**Provided material:**
►

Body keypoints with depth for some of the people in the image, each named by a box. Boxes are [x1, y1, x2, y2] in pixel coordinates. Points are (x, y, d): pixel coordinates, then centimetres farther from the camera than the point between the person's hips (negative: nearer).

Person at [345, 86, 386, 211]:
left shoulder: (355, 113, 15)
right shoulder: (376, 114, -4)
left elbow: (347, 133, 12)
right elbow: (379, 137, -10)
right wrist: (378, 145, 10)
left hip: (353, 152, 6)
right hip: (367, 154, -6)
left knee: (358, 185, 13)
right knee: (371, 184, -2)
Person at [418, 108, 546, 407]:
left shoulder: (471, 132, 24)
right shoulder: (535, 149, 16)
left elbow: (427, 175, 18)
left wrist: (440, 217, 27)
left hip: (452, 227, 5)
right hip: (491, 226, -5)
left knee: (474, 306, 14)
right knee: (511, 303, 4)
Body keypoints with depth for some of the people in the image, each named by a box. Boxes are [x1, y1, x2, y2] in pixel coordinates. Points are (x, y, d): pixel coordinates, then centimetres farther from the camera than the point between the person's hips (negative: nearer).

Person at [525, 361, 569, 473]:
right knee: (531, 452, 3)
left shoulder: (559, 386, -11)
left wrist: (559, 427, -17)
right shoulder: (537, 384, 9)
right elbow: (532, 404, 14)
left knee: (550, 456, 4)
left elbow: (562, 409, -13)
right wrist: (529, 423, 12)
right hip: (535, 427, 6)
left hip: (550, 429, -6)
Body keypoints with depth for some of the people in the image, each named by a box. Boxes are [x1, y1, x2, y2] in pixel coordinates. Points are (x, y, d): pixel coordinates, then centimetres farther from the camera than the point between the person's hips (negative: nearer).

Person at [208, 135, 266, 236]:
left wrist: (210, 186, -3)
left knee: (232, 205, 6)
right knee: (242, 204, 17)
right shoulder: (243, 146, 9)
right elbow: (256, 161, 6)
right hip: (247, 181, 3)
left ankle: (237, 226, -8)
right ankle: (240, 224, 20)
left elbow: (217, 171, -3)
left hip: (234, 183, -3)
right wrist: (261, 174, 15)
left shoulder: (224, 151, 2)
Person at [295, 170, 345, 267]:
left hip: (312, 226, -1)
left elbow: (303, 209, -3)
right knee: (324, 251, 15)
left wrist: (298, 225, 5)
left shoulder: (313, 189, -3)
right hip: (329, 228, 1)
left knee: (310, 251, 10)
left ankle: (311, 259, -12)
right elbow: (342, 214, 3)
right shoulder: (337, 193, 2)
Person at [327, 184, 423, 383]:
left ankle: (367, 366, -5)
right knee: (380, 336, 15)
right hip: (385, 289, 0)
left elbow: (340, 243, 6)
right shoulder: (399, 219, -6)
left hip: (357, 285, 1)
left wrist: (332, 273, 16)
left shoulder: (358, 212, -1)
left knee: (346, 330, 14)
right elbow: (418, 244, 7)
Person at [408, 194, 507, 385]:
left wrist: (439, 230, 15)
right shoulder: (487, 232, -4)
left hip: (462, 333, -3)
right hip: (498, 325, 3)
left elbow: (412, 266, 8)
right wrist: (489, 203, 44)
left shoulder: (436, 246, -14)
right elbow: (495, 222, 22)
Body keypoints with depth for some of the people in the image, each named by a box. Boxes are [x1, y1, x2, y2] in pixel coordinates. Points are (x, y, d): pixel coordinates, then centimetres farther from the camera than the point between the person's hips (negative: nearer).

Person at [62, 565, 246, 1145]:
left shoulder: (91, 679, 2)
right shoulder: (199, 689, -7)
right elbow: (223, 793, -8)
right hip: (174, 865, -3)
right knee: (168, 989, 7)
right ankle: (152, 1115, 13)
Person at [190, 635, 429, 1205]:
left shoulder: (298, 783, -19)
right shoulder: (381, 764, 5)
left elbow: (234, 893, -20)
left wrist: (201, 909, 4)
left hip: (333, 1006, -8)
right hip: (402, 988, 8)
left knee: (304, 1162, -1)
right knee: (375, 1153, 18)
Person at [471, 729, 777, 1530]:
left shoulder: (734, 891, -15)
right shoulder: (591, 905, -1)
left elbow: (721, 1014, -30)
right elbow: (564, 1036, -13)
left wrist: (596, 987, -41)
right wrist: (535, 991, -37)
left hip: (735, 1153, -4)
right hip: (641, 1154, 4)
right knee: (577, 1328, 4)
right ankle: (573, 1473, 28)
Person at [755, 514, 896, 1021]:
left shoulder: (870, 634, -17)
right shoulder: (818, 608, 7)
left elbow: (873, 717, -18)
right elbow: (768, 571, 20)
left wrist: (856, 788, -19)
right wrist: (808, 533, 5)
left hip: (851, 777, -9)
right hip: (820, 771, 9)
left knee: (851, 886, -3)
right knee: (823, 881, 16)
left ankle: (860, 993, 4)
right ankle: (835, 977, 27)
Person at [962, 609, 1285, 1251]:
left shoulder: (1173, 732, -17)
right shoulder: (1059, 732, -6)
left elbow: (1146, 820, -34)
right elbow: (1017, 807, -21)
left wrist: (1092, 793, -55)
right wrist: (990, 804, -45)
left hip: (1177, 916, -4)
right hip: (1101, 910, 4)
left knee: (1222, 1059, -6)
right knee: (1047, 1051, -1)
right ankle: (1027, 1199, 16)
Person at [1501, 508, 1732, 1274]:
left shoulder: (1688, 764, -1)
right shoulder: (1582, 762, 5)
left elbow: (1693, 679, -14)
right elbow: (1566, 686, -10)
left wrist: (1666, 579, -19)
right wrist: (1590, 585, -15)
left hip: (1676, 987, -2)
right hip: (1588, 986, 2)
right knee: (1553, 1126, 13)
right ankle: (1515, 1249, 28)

◄

Leave out every line after the one with "right shoulder: (537, 384, 9)". Reproduce the material above exactly from its first line through that line.

Body keypoints with depth for some of the people in the image, each named by a box. Boxes are [x1, y1, x2, y2] in pixel coordinates. Points are (x, y, d): pixel coordinates, then centimetres farther from the camera than the point between the person's hips (negative: nearer).

Person at [345, 86, 386, 211]:
left shoulder: (355, 113, 15)
right shoulder: (376, 114, -4)
left elbow: (347, 133, 12)
right elbow: (379, 137, -10)
right wrist: (378, 145, 10)
left hip: (353, 152, 6)
right hip: (367, 154, -6)
left knee: (358, 185, 13)
right knee: (371, 184, -2)
Person at [418, 108, 546, 407]:
left shoulder: (471, 132, 24)
right shoulder: (535, 149, 16)
left elbow: (427, 175, 18)
left wrist: (440, 217, 27)
left hip: (452, 227, 5)
right hip: (491, 226, -5)
left knee: (474, 306, 14)
right knee: (511, 303, 4)
Body keypoints with depth for some of the people in the image, each named by a box. Boxes are [x1, y1, x2, y2] in pixel coordinates. Points are (x, y, d): pixel coordinates, then centimetres farther from the camera than the point between the person's hips (negative: nearer).

Person at [525, 361, 569, 473]:
right knee: (531, 452, 3)
left shoulder: (559, 386, -11)
left wrist: (559, 427, -17)
right shoulder: (537, 384, 9)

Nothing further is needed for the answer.